I got tested when I was 10, in elementary school. The tester called my mother in alarm; "I asked her to draw a girl, and she drew herself sitting in a chair, facing away! she's turning her back on the world!"My mother asked me about this. I answered "They're always saying 'you won't be graded on this, and then grading and judging. He said 'draw *a girl*'. I can't draw faces or hands, so I tried to reproduce the sketch a classmate of mine did awhile back of the girl sitting in front of her, because that angle didn't involve a face or hands." My mother tore the tester a new one for giving her child (and only her child, it wasn't a whole class thing) psychological tests without parental permission, and for being enough of an idiot to think a ten year old in a messed-up school system is going to respond exactly the same as a four year old when you say "draw a girl".It was a beautiful thing to listen to!

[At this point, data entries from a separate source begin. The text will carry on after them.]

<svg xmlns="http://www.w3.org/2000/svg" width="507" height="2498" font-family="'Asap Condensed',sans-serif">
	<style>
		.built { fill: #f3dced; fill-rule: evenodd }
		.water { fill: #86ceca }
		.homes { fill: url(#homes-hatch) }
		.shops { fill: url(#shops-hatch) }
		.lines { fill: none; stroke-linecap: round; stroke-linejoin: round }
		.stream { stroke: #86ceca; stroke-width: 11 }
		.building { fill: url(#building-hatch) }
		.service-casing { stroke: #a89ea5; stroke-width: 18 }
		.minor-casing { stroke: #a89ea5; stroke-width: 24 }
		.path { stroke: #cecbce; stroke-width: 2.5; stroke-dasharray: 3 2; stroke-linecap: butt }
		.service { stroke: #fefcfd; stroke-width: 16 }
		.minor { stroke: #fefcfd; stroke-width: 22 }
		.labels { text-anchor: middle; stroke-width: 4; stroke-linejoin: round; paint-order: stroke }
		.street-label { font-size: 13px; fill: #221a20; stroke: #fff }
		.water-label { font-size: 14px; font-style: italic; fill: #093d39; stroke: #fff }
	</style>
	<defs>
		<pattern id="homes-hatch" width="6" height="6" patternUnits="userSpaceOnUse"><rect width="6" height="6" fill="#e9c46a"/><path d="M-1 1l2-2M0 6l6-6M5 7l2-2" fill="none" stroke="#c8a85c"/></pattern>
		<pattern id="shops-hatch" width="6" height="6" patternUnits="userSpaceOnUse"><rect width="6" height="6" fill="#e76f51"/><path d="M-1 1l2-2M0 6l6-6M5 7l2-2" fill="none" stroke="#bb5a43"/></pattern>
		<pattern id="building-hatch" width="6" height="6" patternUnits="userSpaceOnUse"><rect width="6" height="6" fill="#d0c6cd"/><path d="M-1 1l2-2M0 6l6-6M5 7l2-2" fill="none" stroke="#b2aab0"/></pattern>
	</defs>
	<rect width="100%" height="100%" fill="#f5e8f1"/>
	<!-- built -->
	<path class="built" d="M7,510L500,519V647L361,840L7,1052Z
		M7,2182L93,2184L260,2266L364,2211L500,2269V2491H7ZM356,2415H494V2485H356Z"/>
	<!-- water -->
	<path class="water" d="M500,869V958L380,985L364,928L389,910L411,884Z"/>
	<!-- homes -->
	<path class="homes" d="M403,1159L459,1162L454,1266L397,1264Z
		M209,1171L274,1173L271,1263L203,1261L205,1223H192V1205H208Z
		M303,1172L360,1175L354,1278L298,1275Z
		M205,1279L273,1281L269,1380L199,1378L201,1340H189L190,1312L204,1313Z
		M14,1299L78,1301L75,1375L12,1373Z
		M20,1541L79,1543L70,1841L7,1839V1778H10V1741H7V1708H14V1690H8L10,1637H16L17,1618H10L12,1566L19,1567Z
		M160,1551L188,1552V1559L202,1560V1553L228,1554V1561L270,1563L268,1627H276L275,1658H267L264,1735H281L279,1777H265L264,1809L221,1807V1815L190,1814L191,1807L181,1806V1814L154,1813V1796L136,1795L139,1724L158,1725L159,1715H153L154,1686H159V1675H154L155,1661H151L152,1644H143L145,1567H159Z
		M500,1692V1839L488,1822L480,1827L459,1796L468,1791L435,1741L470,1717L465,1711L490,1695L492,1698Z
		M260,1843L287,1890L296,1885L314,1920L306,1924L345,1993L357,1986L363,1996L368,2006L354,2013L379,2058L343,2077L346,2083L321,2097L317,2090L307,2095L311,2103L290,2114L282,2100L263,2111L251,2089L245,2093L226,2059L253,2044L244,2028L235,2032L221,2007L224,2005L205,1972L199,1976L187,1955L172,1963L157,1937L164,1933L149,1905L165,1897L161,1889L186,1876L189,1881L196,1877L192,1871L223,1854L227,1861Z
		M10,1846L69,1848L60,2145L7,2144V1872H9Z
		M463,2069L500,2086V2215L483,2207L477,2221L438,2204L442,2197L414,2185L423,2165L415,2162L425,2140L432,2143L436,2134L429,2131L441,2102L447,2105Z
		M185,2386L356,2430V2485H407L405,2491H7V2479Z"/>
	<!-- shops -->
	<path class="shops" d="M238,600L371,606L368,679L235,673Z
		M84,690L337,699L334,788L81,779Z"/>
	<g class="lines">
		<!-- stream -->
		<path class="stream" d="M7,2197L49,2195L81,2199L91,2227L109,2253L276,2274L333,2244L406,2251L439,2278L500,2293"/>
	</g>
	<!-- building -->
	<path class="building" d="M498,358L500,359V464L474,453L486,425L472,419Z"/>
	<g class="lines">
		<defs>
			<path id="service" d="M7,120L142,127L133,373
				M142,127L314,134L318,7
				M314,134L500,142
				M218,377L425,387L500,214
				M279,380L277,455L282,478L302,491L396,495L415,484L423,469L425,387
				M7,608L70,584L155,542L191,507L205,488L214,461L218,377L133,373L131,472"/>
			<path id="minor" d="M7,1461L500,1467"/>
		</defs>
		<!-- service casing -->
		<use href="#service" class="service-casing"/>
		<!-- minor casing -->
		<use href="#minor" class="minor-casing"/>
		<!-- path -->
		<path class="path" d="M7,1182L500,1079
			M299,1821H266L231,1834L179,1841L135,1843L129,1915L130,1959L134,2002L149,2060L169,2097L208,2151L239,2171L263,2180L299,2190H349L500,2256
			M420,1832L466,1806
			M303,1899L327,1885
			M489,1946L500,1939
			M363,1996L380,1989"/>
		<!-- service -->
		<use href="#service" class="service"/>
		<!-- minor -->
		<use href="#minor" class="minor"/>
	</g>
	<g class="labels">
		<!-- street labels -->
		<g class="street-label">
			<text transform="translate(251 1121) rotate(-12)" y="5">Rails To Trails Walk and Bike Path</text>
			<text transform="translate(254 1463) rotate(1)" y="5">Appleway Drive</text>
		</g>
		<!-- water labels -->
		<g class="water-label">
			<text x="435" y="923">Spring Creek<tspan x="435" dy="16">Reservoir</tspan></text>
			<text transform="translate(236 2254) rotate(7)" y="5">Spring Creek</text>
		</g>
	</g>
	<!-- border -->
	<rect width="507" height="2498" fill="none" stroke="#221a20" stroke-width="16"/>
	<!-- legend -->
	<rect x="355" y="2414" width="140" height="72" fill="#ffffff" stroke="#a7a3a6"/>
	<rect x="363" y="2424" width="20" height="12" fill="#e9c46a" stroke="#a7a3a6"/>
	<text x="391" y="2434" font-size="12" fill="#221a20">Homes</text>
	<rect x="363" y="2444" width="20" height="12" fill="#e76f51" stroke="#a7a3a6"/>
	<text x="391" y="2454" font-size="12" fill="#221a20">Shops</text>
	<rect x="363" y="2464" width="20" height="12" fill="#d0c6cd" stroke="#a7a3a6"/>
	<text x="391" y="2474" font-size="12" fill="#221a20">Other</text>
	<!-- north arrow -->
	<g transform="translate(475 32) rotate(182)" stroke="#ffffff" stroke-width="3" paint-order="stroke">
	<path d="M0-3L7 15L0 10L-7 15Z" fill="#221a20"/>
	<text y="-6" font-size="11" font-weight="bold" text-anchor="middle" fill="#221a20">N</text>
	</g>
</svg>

Mullet boss predictably hired a motivational speaker that reminds him of himself - they both inspire unity of purpose in the employees that is tangential or hostile to their desired goals.
It's a cod piece, you fools!
Oh dear. I wanted to mess up the test, but knew that they would know... which kind of means, if they already knew what my personality was, why were they paying someone to have me take a test on it...

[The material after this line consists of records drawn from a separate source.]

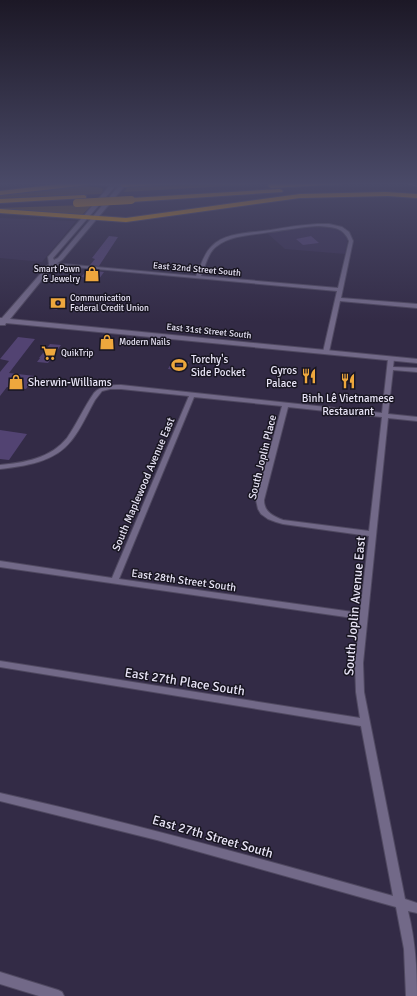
<svg xmlns="http://www.w3.org/2000/svg" width="417" height="996" viewBox="0 0 417 996" font-family="Signika,sans-serif">
<rect width="100%" height="100%" fill="#332b46"/>
<g fill="#3b3153">
<polygon points="0,218 76,221 42,262 0,258"/>
<polygon points="311,226 334,228 345,233 348,240 345,254 285,249 267,233"/>
</g>
<g fill="#654e30">
<polygon points="188,183 275,183 124,192 129,185"/>
<polygon points="80,185 102,188 103,191 101,194 0,198 0,194"/>
<polygon points="84,205 91,206 82,215 0,210 0,208"/>
</g>
<g fill="#524372">
<polygon points="109,236 118,237 99,266 90,265 95,259 92,258"/>
<polygon points="311,236 319,243 303,245 296,239"/>
<polygon points="87,270 95,271 104,272 99,279 81,277"/>
<polygon points="54,299 57,299 67,300 62,307 59,307 57,310 49,309 51,306 49,306"/>
<polygon points="18,337 35,339 9,373 35,376 26,389 7,387 0,396 0,372 9,361 0,359"/>
<polygon points="50,344 61,345 48,363 37,362 40,358 39,358"/>
<polygon points="173,360 189,362 185,371 168,369"/>
<polygon points="0,430 27,434 9,460 0,459"/>
</g>
<g fill="none" stroke-linecap="round" stroke-linejoin="round">
<g stroke="#504961" stroke-width="2">
<g id="minor">
<path d="M317 224H329L342 227 349 232 353 241 341 298 417 304V308L340 301 329 352 326 354 323 352 337 291 52 265 50 264 52 263 196 276C201 266 204 253 212 246 225 232 253 233 271 230 286 227 301 225 317 224ZM317 226C331 227 343 226 349 241L338 288 201 276C205 267 208 252 217 246 231 235 253 235 270 232 286 230 301 227 317 226Z"/>
<path d="M391 357 394 359 393 367 417 368V372L393 370 388 414 417 417V421L388 418 363 663 364 692 405 899 417 903V913L408 911C415 939 417 967 417 996H406L404 949 396 907 157 840 0 801V793C132 823 263 859 393 896L361 726 0 667V661L360 718 356 692 355 663 360 619 0 567V561L112 578 189 396 121 389H110L102 391 95 400C87 414 81 429 71 441 55 462 25 466 0 469V465C24 463 51 458 67 438 77 424 84 407 94 393 102 385 110 385 121 385L382 413 388 359ZM194 397 282 406 256 500 258 509 261 514 268 519 276 522 283 524 369 536 360 613 119 579ZM288 407 382 417 369 531 283 520C273 516 264 512 264 500Z"/>
<polygon points="0,972 58,990 62,992 64,996 39,996 0,984"/>
</g>
</g>
<g stroke="#504961" stroke-width="2">
<g id="tertiary">
<polygon points="0,182 21,182 0,184"/>
<polygon points="57,182 123,183 126,185 123,187"/>
</g>
</g>
<g stroke="#504961" stroke-width="2">
<polygon id="secondary" points="113,182 119,182 53,258 54,260 58,258 122,182 128,182 62,260 54,265 10,319 417,359 417,363 6,323 5,325 0,325 0,318 2,318 49,264 48,257"/>
</g>
<g stroke="#504961" stroke-width="2">
<g id="motorway">
<polygon points="77,182 91,183 88,185 0,195 0,191"/>
<polygon points="135,182 177,182 174,184 123,187 120,185 123,183"/>
<polygon points="302,182 345,182 342,184 271,188 268,186 271,184"/>
<polygon points="280,189 283,191 282,192 131,202 128,200 131,198"/>
<polygon points="386,192 417,194 417,198 388,196 300,198 126,222 0,213 0,209 126,218 300,194"/>
<polygon points="84,195 86,196 86,198 0,203 0,199"/>
</g>
</g>
<use href="#minor" fill="#726988" fill-rule="evenodd"/>
<use href="#tertiary" fill="#726988" fill-rule="evenodd"/>
<use href="#secondary" fill="#726988" fill-rule="evenodd"/>
<use href="#motorway" fill="#d9910c" fill-rule="evenodd"/>
<g stroke="#c2bdd1" stroke-width="2.5">
<polyline id="rail" points="404,182 417,185"/>
</g>
<use href="#rail" stroke="#191622" stroke-width="1.5" stroke-dasharray="4.5" stroke-linecap="butt"/>
<g stroke="#504961" stroke-width="8" stroke-linecap="butt">
<polyline id="motorway-bridge" points="77,203 131,200"/>
</g>
<use href="#motorway-bridge" stroke="#d9910c" stroke-width="8"/>
</g>
<linearGradient id="sky" x2="0" y2="1"><stop stop-color="#1c1826"/><stop offset="0.57" stop-color="#4a4a68"/><stop offset="1" stop-color="#4a4a68" stop-opacity="0"/></linearGradient>
<rect width="417" height="322" fill="url(#sky)"/>
<defs>
<g id="shop-bare" transform="scale(1.2)"><path d="M-5-2.5h2.3a2.7 3.5 0 0 1 5.4 0H5L5.5 6h-11ZM-1.5-2.5h3a1.5 2.3 0 0 0-3 0Z" fill="#eea73d" stroke="#191622" stroke-width="2.5" paint-order="stroke"/></g>
<g id="bank-bare" transform="scale(1.2)"><path d="M-6-4H6V4H-6ZM0-2.3a2.3 2.3 0 1 0 0 4.6a2.3 2.3 0 1 0 0-4.6Z" fill="#eea73d" stroke="#191622" stroke-width="2.5" paint-order="stroke"/></g>
<g id="supermarket-bare" transform="scale(1.2)"><path d="M-6-5.5h2.5l.6 2H6L4.5 2H-2.5L-4.4-4H-6ZM-1.5 3.2a1.3 1.3 0 1 0 .1 0ZM3 3.2a1.3 1.3 0 1 0 .1 0Z" fill="#eea73d" stroke="#191622" stroke-width="2.5" paint-order="stroke"/></g>
<g id="stadium-bare" transform="scale(1.2)"><path d="M0-5a6.5 5 0 1 0 0 10a6.5 5 0 1 0 0-10ZM-3.5-1.8h7v3.6h-7Z" fill="#eea73d" stroke="#191622" stroke-width="2.5" paint-order="stroke"/></g>
<g id="restaurant-bare" transform="scale(1.2)"><path d="M-5-6h1v4h1v-4h1v4h1v-4h1v5L-1.5 .5V6h-2V.5L-5-1ZM5-6V6H3V1.5H1.5Q1.5-4 5-6Z" fill="#eea73d" stroke="#191622" stroke-width="2.5" paint-order="stroke"/></g>
</defs>
<g fill-rule="evenodd">
<use href="#shop-bare" x="92" y="274"/>
<use href="#bank-bare" x="58" y="303"/>
<use href="#shop-bare" x="107" y="342"/>
<use href="#supermarket-bare" x="49" y="353"/>
<use href="#stadium-bare" x="179" y="365"/>
<use href="#restaurant-bare" x="309" y="376"/>
<use href="#restaurant-bare" x="348" y="381"/>
<use href="#shop-bare" x="16" y="382"/>
</g>
<g text-anchor="middle" stroke-width="3" stroke-linejoin="round" paint-order="stroke">
<g font-size="9" fill="#e8e4f6" stroke="#191622" text-anchor="start">
<text x="80" y="272" text-anchor="end">Smart Pawn<tspan x="80" dy="10">&amp; Jewelry</tspan></text>
<text x="70" y="301">Communication<tspan x="70" dy="10">Federal Credit Union</tspan></text>
<text x="119" y="345">Modern Nails</text>
<text x="61" y="356">QuikTrip</text>
</g>
<g font-size="9" fill="#e8e4f6" stroke="#191622">
<text transform="translate(197 269) rotate(5)" y="3">East 32nd Street South</text>
<text transform="translate(209 331) rotate(6)" y="3">East 31st Street South</text>
</g>
<g font-size="11" fill="#e8e4f6" stroke="#191622" text-anchor="start">
<text x="191" y="363">Torchy's<tspan x="191" dy="13">Side Pocket</tspan></text>
<text x="297" y="374" text-anchor="end">Gyros<tspan x="297" dy="13">Palace</tspan></text>
<text x="28" y="386">Sherwin-Williams</text>
<text x="348" y="402" text-anchor="middle">Binh Lê Vietnamese<tspan x="348" dy="13">Restaurant</tspan></text>
</g>
<g font-size="11" fill="#e8e4f6" stroke="#191622">
<text transform="translate(262 457) rotate(-76)" y="4">South Joplin Place</text>
<text transform="translate(143 484) rotate(-67)" y="4">South Maplewood Avenue East</text>
<text transform="translate(184 580) rotate(8)" y="4">East 28th Street South</text>
</g>
<g font-size="13" fill="#e8e4f6" stroke="#191622">
<text transform="translate(354 606) rotate(-85)" y="5">South Joplin Avenue East</text>
<text transform="translate(185 681) rotate(9)" y="5">East 27th Place South</text>
<text transform="translate(213 836) rotate(16)" y="5">East 27th Street South</text>
</g>
</g>
</svg>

Also, I want to hang this up at work but suspect it would be seen as troublesome.
Soooooooooo...Quick question. IT'S JANUARY TWENTY-FREAKIN' -THIRD!!!!! WHY DOES IT STILL SAY COPYYRIGHT 2012!!!!!*meep*
As an aspiring supervillain myself, I take umbrage at the idea of this weenie becoming one. Still, perhaps he'd make an interesting foe for the Human Joke Knifeketeer.
Aidan - I refer you to here: http://basicinstructions.net/basic-instructions/2012/12/13/how-to-make-a-public-service-announcement-yet-again-yearly-r.html
The last time I took one of these personality tests, they told me to skip the questions that made me feel uncomfortable. So I didn't answer any of them. The results: I'm an INTJ.
Bah! Yes, how did I mistype that? What does that count as...a "Victorian Slip"?
Worry not, Gawain. As You can see from my post, I mistyped loads of stuff (actually, I think that the computer changes stuff when I'm not looking - yours probably does the same. They resent it because we are in charge even though we are less clever, in cybernetic terms)
And Johncraig - I'm British - I know what a 'fanny' is, thank you, but it is a term that no lady would use in mixed company when referring to her 'front bottom'. :)
Wow, I had to take one of these at a former job... we all thought it was a waste of time and money (which, ultimately, I think even the bosses must have realized, but I've moved on and don't really know nor care). If only I'd thought about the 'middle finger' plotting of the results, I would have tried like crazy to have made it so!